▸ What you need to do: The answer must repeat every record exactly, with no pictures in it.

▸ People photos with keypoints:
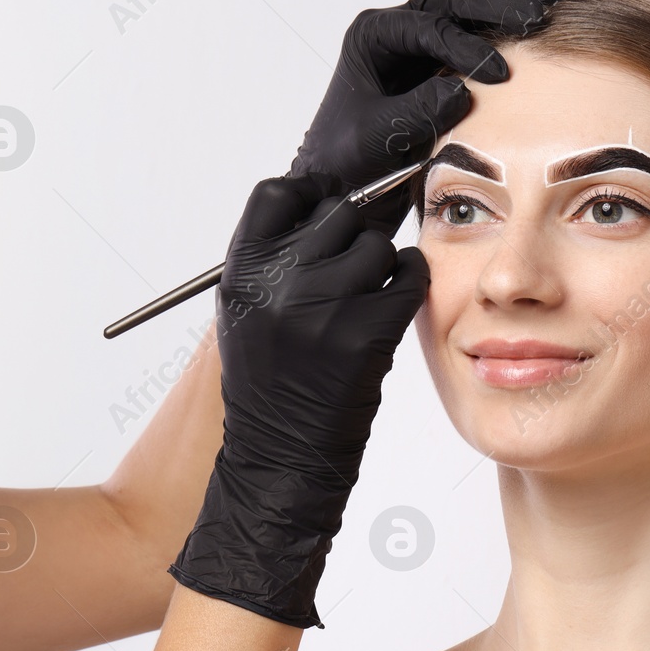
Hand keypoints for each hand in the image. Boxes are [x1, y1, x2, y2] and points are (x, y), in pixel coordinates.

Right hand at [168, 171, 428, 627]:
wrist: (278, 457)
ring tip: (368, 298)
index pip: (279, 193)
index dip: (309, 198)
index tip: (324, 213)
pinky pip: (406, 278)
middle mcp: (277, 282)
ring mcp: (323, 307)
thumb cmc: (268, 386)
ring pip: (376, 245)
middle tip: (353, 268)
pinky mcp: (366, 333)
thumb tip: (328, 208)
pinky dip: (408, 285)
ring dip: (382, 265)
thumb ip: (275, 261)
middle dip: (352, 235)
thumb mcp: (248, 313)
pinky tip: (393, 306)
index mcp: (241, 273)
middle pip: (337, 213)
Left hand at [287, 0, 568, 234]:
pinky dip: (514, 25)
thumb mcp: (378, 135)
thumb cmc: (348, 157)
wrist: (347, 181)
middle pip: (454, 2)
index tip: (498, 73)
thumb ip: (416, 110)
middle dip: (498, 4)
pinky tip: (549, 15)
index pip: (427, 28)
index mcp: (373, 36)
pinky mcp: (448, 60)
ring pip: (473, 10)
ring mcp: (426, 41)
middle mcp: (400, 29)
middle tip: (538, 12)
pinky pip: (484, 34)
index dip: (464, 47)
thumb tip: (461, 91)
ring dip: (513, 1)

▸ Exercise answer:
Hand keypoints for each hand in the image. Boxes are [x1, y1, x2, y2] and points are (x, y), in pixel coordinates.

Right hand at [168, 171, 428, 627]:
wrist: (278, 457)
ring tip: (368, 298)
index pip: (279, 193)
index dip: (309, 198)
index tip: (324, 213)
pinky pip: (406, 278)
middle mcp: (277, 282)
ring mcp: (323, 307)
thumb cmc: (268, 386)
ring pip: (376, 245)
middle tip: (353, 268)
pinky mcp: (366, 333)
thumb tip: (328, 208)
pinky dip: (408, 285)
ring dip: (382, 265)
thumb ip: (275, 261)
middle dip: (352, 235)
thumb mcp: (248, 313)
pinky tip: (393, 306)
index mcp: (241, 273)
middle pip: (337, 213)
Left hand at [287, 0, 568, 234]:
pinky dip: (514, 25)
thumb mcp: (378, 135)
thumb cmc: (348, 157)
wrist: (347, 181)
middle pip: (454, 2)
index tip: (498, 73)
thumb ip: (416, 110)
middle dip: (498, 4)
pinky tip: (549, 15)
index pip: (427, 28)
index mcp: (373, 36)
pinky mcp: (448, 60)
ring pip: (473, 10)
ring mcp: (426, 41)
middle mcp: (400, 29)
middle tip: (538, 12)
pinky pip: (484, 34)
index dip: (464, 47)
thumb tip: (461, 91)
ring dip: (513, 1)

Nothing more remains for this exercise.